*** Block opens ***

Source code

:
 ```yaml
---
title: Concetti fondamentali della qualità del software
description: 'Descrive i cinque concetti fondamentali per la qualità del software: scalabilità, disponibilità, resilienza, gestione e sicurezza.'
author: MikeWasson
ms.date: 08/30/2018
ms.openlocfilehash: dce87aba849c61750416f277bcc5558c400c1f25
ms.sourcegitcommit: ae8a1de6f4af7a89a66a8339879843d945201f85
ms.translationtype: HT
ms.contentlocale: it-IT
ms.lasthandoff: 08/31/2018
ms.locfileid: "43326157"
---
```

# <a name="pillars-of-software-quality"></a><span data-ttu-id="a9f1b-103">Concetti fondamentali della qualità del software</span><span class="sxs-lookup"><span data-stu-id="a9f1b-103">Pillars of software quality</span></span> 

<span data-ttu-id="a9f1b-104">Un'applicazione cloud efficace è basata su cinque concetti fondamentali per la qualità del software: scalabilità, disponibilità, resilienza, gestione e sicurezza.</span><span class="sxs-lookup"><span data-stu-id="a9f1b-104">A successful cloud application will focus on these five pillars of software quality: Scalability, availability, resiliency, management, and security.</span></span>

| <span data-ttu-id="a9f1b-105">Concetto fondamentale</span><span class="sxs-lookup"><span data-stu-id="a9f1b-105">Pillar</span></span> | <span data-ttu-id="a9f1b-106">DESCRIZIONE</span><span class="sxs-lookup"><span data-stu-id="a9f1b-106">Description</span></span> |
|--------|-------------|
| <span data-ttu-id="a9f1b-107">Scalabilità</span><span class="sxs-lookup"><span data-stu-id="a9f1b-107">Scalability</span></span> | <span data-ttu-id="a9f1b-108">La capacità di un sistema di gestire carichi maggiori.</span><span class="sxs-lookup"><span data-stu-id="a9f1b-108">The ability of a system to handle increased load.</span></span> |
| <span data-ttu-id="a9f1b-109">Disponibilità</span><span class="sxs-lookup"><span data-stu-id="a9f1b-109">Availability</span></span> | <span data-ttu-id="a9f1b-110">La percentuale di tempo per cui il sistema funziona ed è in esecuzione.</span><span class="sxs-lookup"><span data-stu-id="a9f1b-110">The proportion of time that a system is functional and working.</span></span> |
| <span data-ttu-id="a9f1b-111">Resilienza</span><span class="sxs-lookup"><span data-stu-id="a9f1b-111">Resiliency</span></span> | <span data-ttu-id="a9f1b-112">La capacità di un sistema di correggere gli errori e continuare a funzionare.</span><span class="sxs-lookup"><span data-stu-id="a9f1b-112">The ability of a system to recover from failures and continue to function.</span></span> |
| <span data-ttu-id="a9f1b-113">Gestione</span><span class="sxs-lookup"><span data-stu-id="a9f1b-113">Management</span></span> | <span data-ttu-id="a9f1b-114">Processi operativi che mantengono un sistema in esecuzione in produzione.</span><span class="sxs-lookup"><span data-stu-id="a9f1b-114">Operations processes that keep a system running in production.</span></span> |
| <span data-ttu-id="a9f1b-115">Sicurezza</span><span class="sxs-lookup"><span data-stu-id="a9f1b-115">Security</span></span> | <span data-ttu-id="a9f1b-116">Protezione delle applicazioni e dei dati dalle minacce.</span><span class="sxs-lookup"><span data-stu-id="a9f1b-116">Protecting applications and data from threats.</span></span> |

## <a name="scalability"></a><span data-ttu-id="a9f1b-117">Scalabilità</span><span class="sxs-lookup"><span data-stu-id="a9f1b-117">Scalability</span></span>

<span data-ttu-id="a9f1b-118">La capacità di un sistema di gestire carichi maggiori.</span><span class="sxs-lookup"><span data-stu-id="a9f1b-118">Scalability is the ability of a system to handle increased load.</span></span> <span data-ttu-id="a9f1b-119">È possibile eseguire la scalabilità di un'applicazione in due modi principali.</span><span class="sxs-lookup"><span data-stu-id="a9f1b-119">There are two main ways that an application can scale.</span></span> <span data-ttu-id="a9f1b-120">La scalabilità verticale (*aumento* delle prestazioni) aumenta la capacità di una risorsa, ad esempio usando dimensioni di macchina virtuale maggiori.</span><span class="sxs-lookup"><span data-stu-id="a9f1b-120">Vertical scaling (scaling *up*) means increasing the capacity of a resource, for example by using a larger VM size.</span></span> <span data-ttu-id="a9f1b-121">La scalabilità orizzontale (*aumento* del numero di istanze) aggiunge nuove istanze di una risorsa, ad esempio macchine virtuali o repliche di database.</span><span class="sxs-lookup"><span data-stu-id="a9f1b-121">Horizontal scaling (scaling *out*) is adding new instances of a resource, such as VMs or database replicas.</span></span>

*** Block closes ***
*** Block opens ***

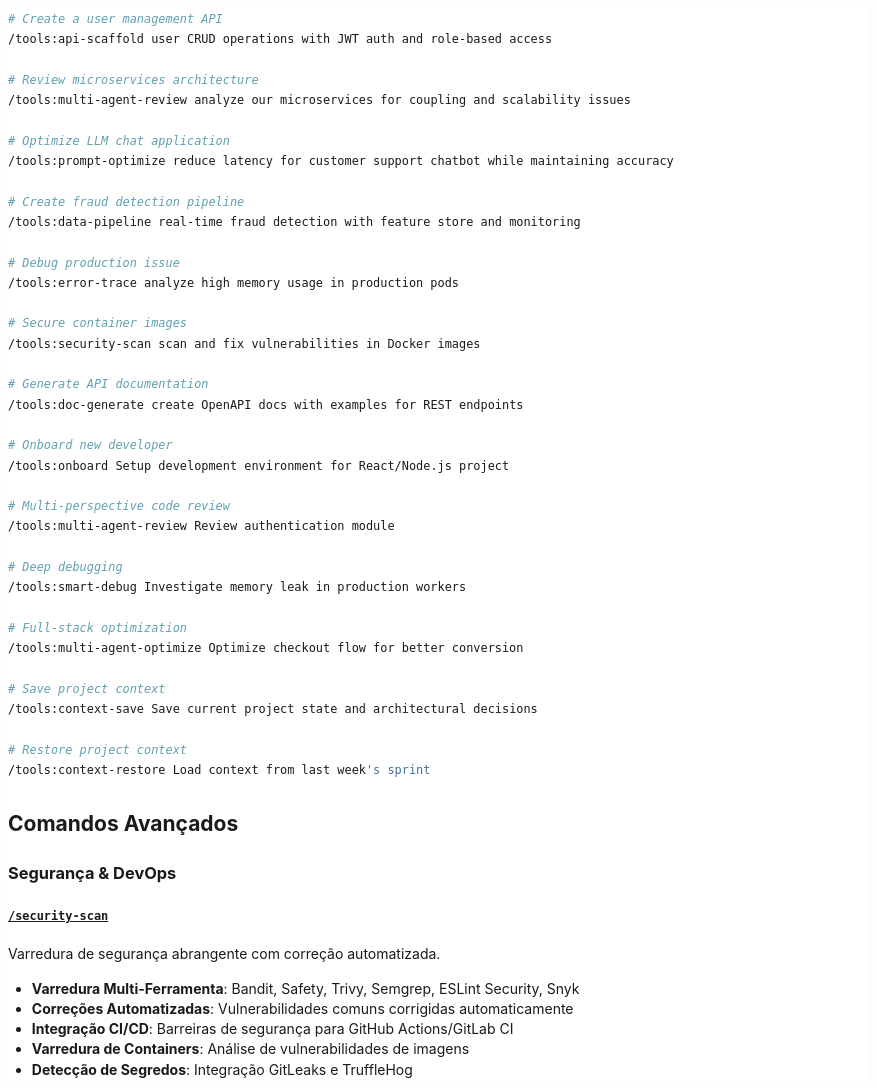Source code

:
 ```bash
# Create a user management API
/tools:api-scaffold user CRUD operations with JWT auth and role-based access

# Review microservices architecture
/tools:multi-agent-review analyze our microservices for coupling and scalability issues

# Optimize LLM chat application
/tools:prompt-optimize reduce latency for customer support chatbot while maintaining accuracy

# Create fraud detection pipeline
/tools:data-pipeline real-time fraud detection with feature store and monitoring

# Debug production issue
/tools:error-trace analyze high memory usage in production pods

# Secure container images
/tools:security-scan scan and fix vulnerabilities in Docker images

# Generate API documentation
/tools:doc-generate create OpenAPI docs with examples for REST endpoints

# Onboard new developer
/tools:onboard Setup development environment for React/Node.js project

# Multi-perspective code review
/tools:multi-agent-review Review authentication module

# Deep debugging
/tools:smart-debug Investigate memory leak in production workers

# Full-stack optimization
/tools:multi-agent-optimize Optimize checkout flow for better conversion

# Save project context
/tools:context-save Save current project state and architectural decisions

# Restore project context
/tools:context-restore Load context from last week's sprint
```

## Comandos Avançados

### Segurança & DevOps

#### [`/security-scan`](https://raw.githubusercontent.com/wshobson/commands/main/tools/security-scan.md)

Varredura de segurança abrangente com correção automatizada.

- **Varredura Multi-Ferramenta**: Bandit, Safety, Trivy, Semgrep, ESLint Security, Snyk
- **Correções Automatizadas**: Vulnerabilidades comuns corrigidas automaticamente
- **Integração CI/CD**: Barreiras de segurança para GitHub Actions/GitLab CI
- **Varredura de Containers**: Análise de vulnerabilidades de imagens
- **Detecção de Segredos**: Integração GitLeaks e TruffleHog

*** Block closes ***
*** Block opens ***

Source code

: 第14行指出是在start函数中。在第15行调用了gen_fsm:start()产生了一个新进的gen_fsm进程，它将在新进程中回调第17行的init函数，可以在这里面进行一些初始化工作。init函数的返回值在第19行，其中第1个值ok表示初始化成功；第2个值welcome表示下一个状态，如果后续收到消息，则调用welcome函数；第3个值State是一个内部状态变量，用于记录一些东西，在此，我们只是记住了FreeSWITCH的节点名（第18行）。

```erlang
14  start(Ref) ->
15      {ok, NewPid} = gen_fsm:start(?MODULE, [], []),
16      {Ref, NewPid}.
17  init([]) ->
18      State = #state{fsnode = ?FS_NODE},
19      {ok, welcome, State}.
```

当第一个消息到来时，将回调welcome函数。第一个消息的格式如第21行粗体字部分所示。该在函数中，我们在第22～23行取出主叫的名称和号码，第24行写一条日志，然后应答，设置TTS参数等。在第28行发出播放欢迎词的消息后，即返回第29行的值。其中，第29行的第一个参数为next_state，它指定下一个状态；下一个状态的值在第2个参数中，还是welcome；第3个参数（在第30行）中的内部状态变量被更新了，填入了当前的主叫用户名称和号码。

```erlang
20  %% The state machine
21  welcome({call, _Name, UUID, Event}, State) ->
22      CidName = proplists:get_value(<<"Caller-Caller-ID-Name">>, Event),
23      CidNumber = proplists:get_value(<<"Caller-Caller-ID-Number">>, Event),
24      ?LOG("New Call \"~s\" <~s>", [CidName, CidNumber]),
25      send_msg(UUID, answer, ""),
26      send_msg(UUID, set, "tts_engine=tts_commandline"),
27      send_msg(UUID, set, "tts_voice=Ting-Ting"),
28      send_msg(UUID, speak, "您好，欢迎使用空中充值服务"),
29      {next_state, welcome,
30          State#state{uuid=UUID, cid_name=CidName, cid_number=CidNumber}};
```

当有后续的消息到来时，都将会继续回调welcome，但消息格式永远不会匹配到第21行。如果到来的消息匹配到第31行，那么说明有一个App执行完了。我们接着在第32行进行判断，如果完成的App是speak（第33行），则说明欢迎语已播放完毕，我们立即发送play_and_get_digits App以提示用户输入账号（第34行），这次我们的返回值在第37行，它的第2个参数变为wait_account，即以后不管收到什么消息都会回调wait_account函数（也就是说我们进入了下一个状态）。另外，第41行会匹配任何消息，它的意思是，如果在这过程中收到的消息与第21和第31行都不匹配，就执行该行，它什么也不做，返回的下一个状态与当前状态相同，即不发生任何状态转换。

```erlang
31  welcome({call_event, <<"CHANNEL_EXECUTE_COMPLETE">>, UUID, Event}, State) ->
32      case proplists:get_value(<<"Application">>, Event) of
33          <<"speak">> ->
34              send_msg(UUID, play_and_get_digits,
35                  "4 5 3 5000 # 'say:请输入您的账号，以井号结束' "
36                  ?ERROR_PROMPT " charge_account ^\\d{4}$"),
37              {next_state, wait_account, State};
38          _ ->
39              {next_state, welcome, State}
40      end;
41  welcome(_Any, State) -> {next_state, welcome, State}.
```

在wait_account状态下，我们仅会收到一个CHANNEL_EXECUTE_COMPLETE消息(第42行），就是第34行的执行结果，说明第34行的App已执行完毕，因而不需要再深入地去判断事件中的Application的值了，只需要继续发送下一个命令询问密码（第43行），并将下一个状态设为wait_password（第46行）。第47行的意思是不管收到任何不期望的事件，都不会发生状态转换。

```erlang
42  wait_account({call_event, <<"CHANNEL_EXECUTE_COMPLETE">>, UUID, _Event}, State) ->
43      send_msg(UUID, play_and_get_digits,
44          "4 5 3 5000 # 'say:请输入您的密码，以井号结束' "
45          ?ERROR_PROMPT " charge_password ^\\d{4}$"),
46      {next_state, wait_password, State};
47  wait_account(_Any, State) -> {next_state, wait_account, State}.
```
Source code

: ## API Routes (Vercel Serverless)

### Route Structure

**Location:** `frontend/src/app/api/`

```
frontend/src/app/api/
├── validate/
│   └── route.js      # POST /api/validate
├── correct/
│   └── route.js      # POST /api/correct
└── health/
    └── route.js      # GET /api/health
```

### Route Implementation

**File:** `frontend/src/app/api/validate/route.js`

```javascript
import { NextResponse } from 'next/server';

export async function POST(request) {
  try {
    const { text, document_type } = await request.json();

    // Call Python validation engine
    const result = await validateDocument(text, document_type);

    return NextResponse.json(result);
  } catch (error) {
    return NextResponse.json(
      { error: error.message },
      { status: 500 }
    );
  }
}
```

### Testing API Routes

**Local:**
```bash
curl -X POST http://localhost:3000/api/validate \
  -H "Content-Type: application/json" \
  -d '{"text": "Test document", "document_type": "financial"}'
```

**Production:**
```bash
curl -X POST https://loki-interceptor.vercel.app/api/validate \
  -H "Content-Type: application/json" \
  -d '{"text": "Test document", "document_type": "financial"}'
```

*** Block closes ***

Exercise prompt: Lines above with "return" in them are the ones to copy.

Solution to the exercise:
    return NextResponse.json(result);
    return NextResponse.json(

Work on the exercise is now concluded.